L’homme politique que l’on peut, pour de juste, créditer d’une bonne connaissance des arcanes et des moeurs du pouvoir s’autorise à penser que l’événement qui a le mérite de sortir la petite localité de Bouhmam de l’anonymat est « une « manœuvre » aux relents idéologiques et politiques qui illustre la connivence entre des factions du pouvoir sécuritaire avec le courant islamiste.
« On est en droit de voir là une manifestation de plus de l’État profond, mû par un fondamentalisme religieux totalitaire, qui a infiltré l’ensemble des démembrements de l’État », cingle l’auteur de Amirouche, une vie, deux morts, un testament.
« La soumission des institutions aux diktats islamistes n’a jamais atteint pareil niveau », s’inquiète-t-il, soulignant que cette domination et cette mainmise des islamistes sur la société et les institutions de l’État ne se limitait pas au domaine politique, mais s’étendait plutôt au domaine culturel, citant la censure stricte qui a eu lieu à la Foire internationale du livre d’Alger.
« On assiste, à travers cette agression (le déboulonnage de la statut du résistant amazigh à l’invasion arabe) à une mutilation symbolique de la nation lourde de sens », alerte l’ex président du RCD, mettant le doigt sur la division du travail et le partage des rôles entre les tenants du pouvoir et les islamistes.

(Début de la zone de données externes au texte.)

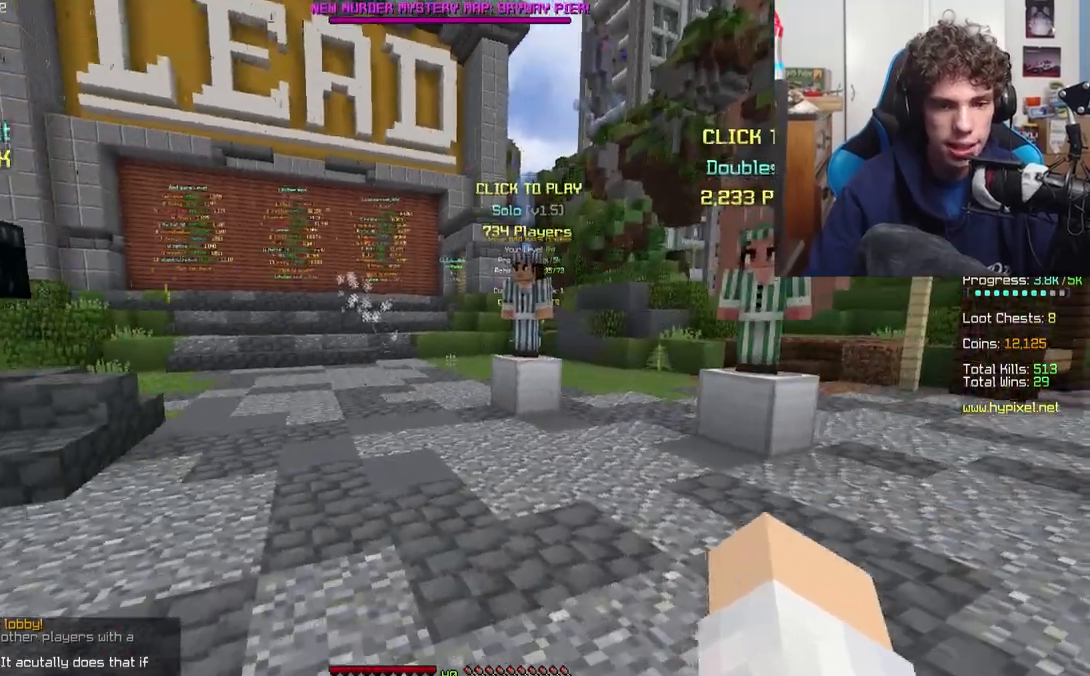
{"keys": ["a", "w"], "events": []}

« Le régime se satisfait du fait que la pieuvre islamiste qui impose ses conceptions et décisions ne pratique pas la violence (…) Dès lors que les attributions des institutions sont confisquées par le pouvoir parallèle, la violence n’a plus lieu d’être », explique l’homme politique laïc qui met en garde sur les dangers de la situation actuelle.
Une conjoncture qui « marque un recul moral, intellectuel, idéologique et politique sans précédent », selon lui.

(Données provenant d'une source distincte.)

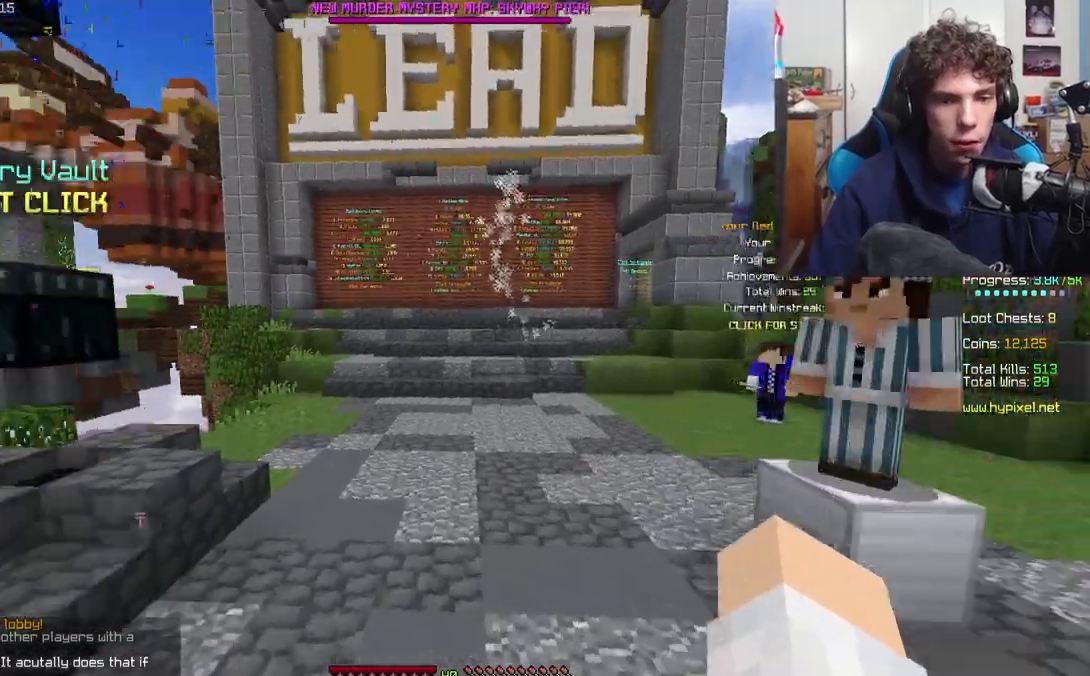
{"keys": ["a", "w"], "events": [[133, "w", "up"], [400, "w", "down"]]}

« Les récents abus administratifs, parmi lesquels on peut citer les interdictions de cafés littéraires, l’imprimatur imposé aux éditeurs, la loi rendant quasiment impossible la réalisation d’un film ou l’arrestation de Sansal, s’accumulent dans une rancœur et un ressentiment dont nul ne peut prédire les coûts et les conséquences », estime-t-il, non sans mettre l’accent sur le defi qu’il faut relever pour dépasser cette impasse et ces contradictions qui ne sont pas sans risque pour l’avenir.
Il soulignera dans ce sens que « la réintégration de l’Algérie dans son histoire et le monde moderne exige un sursaut des énergies patriotiques demeurées libres et intègres et combattre l’imposture historique est la mère de toutes les batailles. »

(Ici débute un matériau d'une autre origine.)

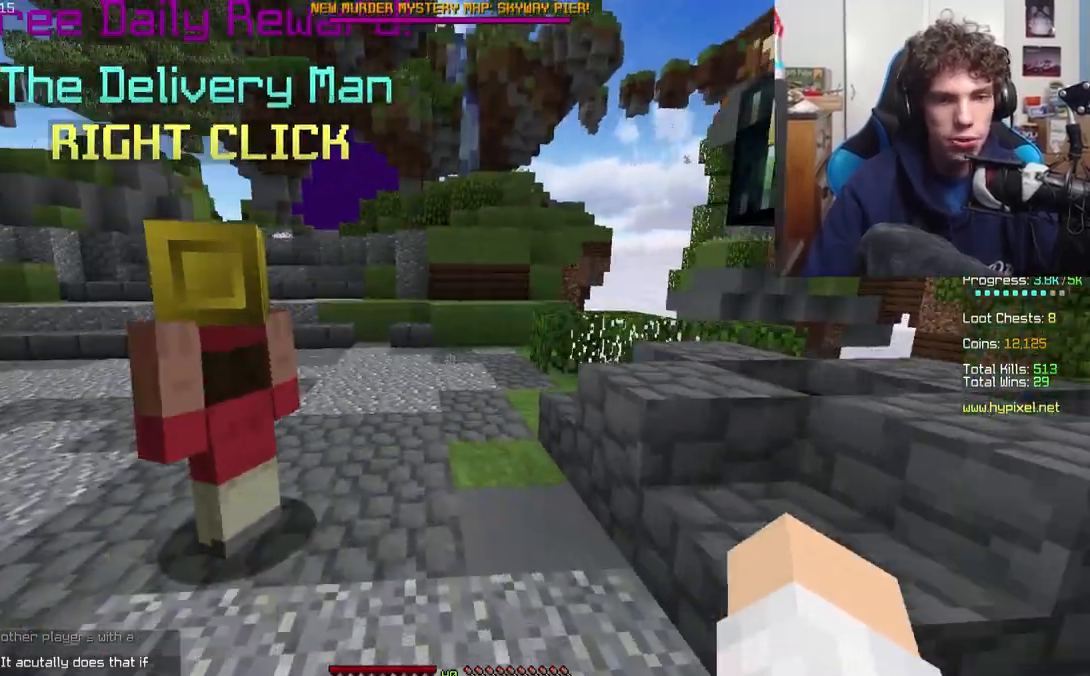
{"keys": ["a", "w"], "events": []}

Dans ce contexte, Sadi a rappelé que « si l’érection, il y a longtemps, de la statue de Oqba Ibnou Nafa à Biskra peut être perçue comme une reconnaissance d’une partie de l’histoire de l’Algérie, elle ne peut-être acceptée comme telle, si elle se fait au détriment et à « l’exclusion de celui qui lui a résisté pour défendre la souveraineté de son peuple. » Et d’ajouter :
« Ce que combattaient les nationalistes algériens contre l’ordre colonial, c’était moins le fait que les Européens aient honoré les rites chrétiens que de s’employer à effacer les repères qui les avaient précédés sur la terre algérienne. Il y a là comme une nouvelle colonisation de notre mémoire », analyse l’ex chef du RCD.
« L’attaque de Khenchela vient rappeler deux problématiques récurrentes dans notre histoire contemporaine : l’amputation ou la falsification de l’Histoire qui sont à la base de l’impasse algérienne », constate Saïd Sadi qui conclut son texte par une mise en garde sur les dangers qui guettent l’Algérie en-cas de non résolution des blocages sur les plans identitaires et historique de l’Algérie.
« Tant que débat sur la question nationale, toujours nié, occulté, biaisé ou réprimé, ne sera pas librement et rigoureusement tranché, les diverses contraintes bloquant la cohésion et le développement de la nation demeureront sans solutions », dira-t-il.